◆ Trecho do texto:
====
Se o país negar a patente no futuro, o medicamento de alto custo pode ter preços reduzidos

O Instituto Nacional de Propriedade Industrial (Inpi), o órgão do governo brasileiro encarregado de analisar pedidos de patentes, divulgou um parecer técnico rejeitando alguns dos requisitos de patenteabilidade do medicamento que, combinado a outras drogas, elevou as chances de cura da hepatite C para 90%. A decisão não é final e não significa que a patente foi recusada. Mas pode embasar, no futuro, a rejeição do pedido. Quando isso acontece, outras empresas também podem fabricar e vender o medicamento, geralmente, a preços menores. No caso do tratamento para hepatite C, o acesso à droga, chamada sofosbuvir – ou Sovaldi, seu nome comercial –, é uma questão de saúde pública mundial. O alto preço da medicação, que já chegou a custar US$ 1.000 por comprimido nos Estados Unidos, impede a popularização do tratamento, que ganhou o apelido de “destruidor de orçamento” dos governos.
====
◆ Seu objetivo: Devolva na íntegra, sem nenhuma alteração, o texto sobre o parecer do Inpi a respeito da patente do sofosbuvir.

◆ Os dados:
====
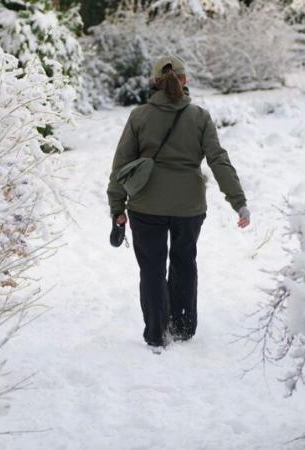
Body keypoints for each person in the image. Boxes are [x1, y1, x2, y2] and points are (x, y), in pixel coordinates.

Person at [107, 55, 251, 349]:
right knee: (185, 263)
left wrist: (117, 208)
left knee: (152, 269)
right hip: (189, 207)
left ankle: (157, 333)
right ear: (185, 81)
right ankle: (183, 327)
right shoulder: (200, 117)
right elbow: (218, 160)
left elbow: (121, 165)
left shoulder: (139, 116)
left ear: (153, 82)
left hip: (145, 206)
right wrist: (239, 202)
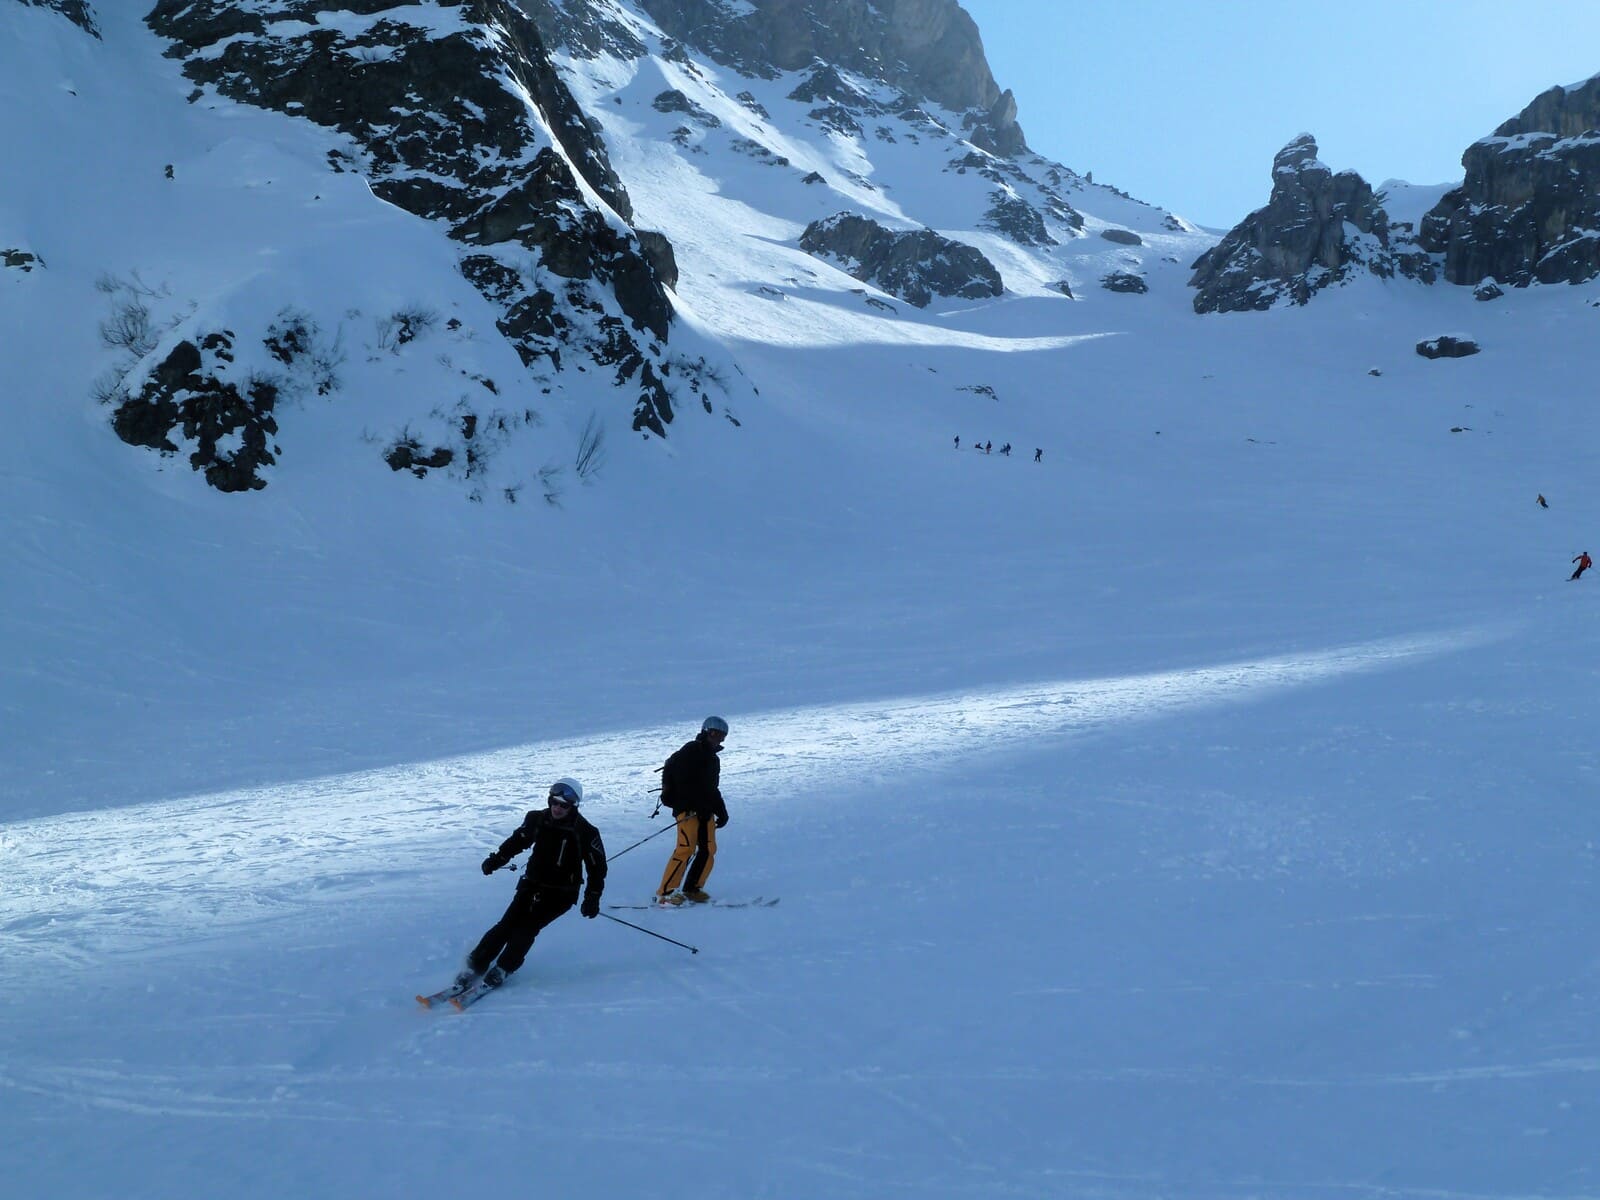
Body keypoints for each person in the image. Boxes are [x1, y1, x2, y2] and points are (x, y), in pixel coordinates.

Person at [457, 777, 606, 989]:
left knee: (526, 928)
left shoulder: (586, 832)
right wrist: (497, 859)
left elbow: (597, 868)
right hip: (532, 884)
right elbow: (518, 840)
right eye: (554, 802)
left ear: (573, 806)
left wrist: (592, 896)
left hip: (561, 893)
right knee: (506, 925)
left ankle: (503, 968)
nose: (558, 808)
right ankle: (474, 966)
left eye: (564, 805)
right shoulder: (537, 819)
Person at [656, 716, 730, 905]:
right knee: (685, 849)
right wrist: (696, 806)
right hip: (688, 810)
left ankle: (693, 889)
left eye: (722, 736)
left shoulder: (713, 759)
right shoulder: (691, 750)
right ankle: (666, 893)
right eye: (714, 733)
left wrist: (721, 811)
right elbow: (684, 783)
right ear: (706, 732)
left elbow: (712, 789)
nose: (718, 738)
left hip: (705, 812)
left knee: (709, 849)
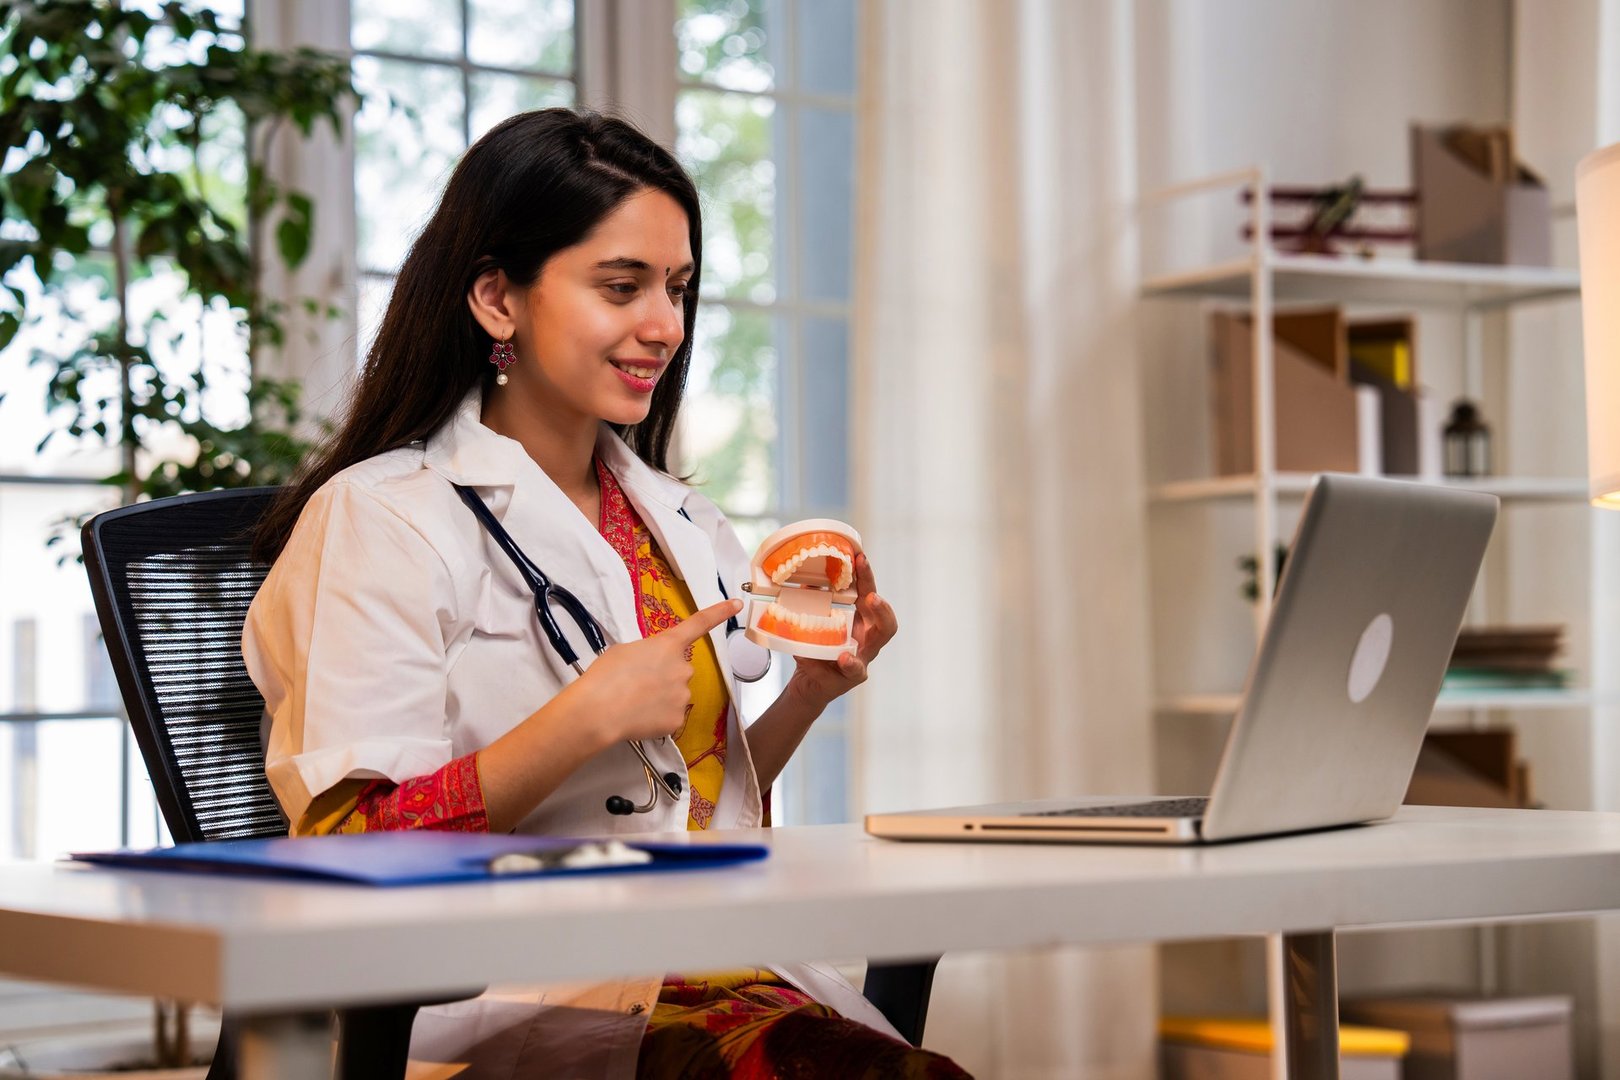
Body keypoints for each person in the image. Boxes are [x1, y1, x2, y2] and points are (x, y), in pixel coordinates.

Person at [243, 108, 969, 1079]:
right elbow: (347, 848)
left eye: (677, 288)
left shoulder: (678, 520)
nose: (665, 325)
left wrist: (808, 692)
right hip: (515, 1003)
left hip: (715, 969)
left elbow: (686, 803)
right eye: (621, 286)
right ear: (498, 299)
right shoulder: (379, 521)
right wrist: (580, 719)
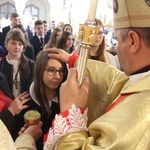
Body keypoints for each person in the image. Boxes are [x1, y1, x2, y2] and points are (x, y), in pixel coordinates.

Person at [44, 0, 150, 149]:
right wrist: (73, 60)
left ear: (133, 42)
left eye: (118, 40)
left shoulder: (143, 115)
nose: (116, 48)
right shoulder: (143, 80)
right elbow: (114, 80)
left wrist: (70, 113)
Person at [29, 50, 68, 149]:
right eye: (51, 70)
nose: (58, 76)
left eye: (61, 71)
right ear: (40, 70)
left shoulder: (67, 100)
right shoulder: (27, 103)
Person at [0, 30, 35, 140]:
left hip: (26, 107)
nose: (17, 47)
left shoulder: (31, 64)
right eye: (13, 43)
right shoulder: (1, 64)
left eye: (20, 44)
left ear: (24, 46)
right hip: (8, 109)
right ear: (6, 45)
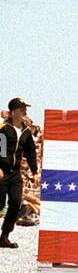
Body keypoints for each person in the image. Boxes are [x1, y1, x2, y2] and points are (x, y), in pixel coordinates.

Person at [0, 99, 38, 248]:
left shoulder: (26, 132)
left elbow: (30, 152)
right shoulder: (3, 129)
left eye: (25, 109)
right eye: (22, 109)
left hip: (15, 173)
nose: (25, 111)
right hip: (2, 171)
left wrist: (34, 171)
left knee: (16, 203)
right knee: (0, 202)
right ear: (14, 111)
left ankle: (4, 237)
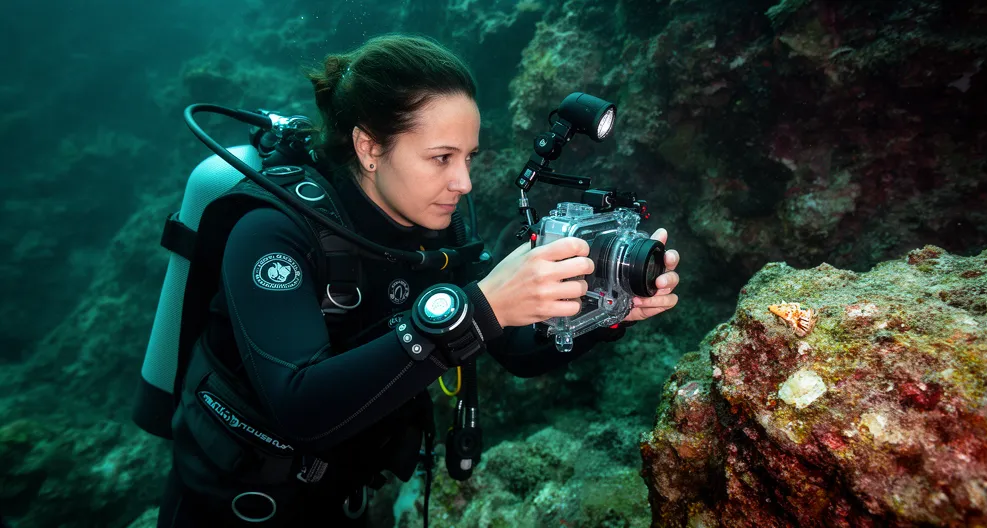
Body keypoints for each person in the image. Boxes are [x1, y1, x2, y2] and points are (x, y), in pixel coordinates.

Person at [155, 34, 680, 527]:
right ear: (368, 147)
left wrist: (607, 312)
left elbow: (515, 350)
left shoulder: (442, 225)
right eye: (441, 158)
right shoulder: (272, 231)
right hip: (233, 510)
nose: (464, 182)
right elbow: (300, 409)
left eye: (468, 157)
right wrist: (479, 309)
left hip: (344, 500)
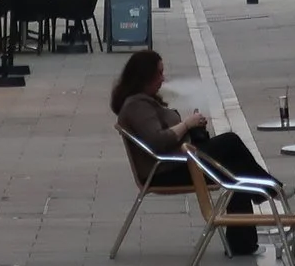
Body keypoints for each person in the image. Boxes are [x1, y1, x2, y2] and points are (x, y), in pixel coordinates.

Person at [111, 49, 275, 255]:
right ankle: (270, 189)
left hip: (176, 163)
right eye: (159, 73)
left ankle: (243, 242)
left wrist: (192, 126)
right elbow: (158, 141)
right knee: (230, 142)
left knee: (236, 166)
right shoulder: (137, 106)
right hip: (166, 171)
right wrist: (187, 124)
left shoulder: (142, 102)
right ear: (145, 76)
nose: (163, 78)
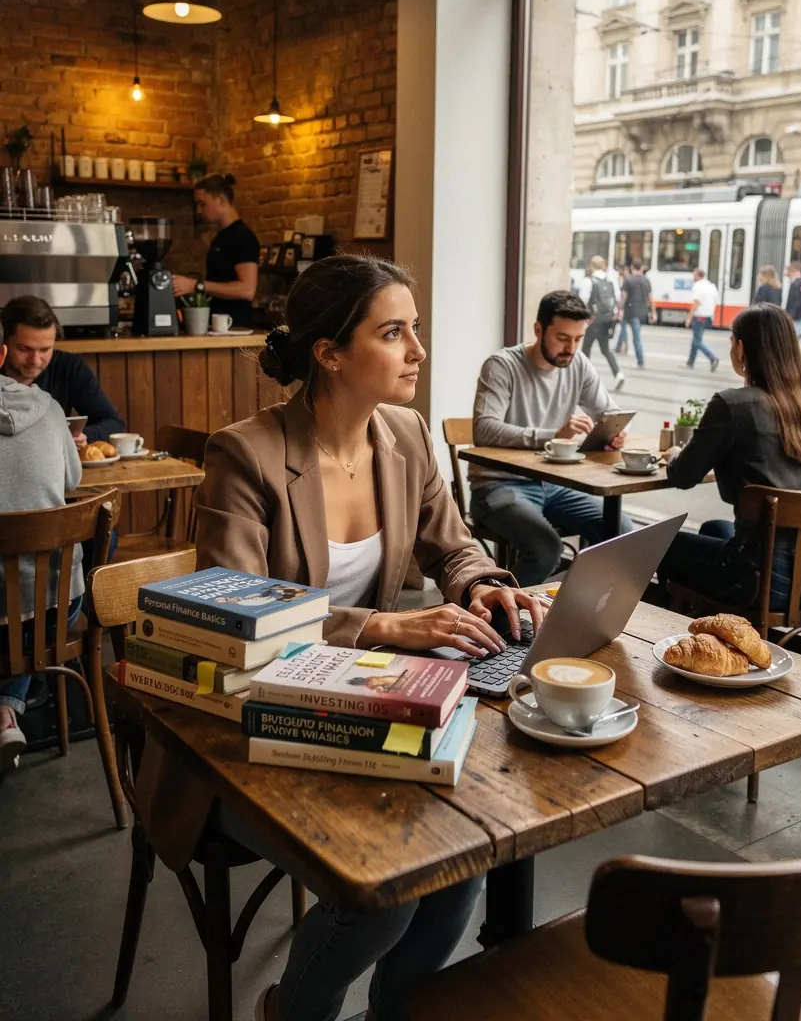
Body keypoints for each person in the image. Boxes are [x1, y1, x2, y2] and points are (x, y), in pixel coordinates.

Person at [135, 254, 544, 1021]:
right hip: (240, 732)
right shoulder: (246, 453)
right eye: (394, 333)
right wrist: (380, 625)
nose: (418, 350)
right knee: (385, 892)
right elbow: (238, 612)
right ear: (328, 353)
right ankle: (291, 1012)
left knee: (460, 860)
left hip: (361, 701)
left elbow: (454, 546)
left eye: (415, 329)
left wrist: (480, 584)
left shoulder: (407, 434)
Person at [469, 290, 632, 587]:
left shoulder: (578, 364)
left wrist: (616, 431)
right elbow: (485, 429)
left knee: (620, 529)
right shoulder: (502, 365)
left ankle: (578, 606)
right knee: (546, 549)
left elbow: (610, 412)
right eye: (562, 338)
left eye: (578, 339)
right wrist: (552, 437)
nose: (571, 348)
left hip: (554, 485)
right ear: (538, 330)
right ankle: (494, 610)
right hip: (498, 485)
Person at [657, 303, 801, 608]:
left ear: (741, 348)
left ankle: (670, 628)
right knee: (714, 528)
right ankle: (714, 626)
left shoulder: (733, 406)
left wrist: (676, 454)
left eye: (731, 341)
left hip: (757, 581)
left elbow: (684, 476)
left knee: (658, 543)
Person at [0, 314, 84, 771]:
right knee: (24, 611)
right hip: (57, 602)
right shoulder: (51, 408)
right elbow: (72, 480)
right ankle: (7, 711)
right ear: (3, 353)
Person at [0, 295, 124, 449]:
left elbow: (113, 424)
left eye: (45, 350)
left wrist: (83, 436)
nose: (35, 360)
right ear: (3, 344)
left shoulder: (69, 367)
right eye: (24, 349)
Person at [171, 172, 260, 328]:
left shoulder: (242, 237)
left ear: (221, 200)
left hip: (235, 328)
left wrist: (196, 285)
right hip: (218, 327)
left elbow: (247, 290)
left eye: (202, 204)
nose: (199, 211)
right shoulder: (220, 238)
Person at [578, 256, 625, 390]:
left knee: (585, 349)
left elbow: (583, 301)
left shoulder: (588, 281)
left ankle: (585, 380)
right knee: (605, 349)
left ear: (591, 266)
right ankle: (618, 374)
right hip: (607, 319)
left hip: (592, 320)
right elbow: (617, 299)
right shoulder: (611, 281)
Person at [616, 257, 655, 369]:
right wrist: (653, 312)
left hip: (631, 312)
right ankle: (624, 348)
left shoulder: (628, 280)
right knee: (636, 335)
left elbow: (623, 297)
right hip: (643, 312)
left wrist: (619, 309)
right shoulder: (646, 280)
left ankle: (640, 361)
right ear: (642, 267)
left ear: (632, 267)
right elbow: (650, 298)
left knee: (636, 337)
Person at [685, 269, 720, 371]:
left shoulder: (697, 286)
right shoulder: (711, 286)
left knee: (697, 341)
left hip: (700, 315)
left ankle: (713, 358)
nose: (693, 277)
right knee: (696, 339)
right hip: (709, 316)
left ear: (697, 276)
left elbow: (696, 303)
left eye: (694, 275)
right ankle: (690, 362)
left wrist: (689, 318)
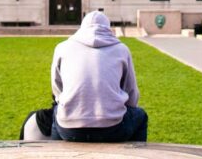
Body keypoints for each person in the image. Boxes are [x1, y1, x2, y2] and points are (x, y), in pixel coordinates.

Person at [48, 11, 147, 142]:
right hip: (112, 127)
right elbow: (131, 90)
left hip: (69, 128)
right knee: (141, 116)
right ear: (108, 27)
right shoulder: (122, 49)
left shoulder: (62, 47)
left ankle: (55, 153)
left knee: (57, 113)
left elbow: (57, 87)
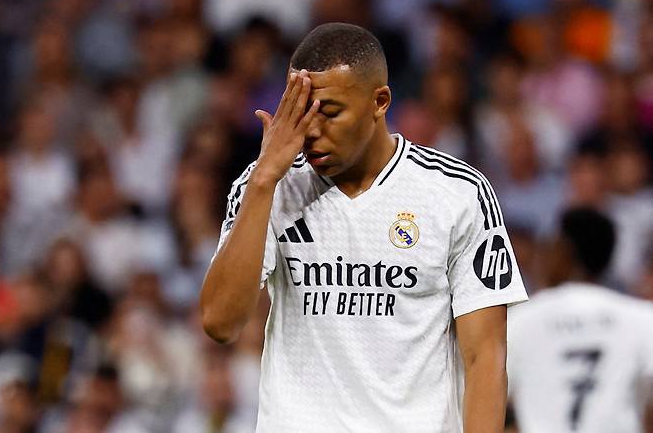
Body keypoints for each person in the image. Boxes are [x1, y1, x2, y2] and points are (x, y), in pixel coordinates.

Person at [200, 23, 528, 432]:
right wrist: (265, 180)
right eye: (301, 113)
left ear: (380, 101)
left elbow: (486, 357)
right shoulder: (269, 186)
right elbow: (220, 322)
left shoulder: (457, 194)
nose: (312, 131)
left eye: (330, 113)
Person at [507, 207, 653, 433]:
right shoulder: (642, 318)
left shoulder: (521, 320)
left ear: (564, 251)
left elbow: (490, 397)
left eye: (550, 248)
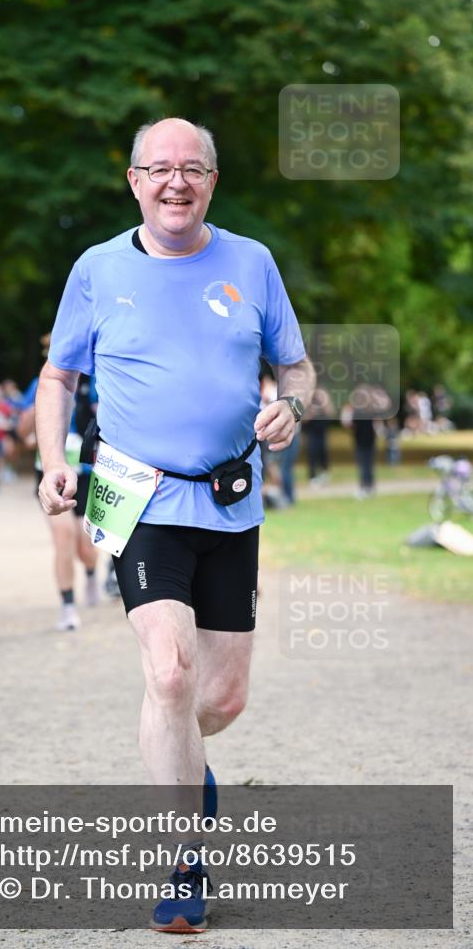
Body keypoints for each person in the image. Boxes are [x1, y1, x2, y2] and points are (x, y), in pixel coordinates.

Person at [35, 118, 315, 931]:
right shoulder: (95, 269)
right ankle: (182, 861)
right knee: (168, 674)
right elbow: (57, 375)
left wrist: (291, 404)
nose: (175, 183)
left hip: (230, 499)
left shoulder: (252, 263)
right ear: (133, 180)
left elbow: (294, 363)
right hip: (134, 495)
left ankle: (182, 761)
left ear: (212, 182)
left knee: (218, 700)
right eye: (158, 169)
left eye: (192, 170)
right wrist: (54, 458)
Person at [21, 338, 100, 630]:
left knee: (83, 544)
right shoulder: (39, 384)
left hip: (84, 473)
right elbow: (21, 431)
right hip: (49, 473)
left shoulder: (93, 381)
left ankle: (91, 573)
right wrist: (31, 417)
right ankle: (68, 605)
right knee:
====
◆ Resultado da tarefa:
Se o país negar a patente no futuro, o medicamento de alto custo pode ter preços reduzidos

O Instituto Nacional de Propriedade Industrial (Inpi), o órgão do governo brasileiro encarregado de analisar pedidos de patentes, divulgou um parecer técnico rejeitando alguns dos requisitos de patenteabilidade do medicamento que, combinado a outras drogas, elevou as chances de cura da hepatite C para 90%. A decisão não é final e não significa que a patente foi recusada. Mas pode embasar, no futuro, a rejeição do pedido. Quando isso acontece, outras empresas também podem fabricar e vender o medicamento, geralmente, a preços menores. No caso do tratamento para hepatite C, o acesso à droga, chamada sofosbuvir – ou Sovaldi, seu nome comercial –, é uma questão de saúde pública mundial. O alto preço da medicação, que já chegou a custar US$ 1.000 por comprimido nos Estados Unidos, impede a popularização do tratamento, que ganhou o apelido de “destruidor de orçamento” dos governos.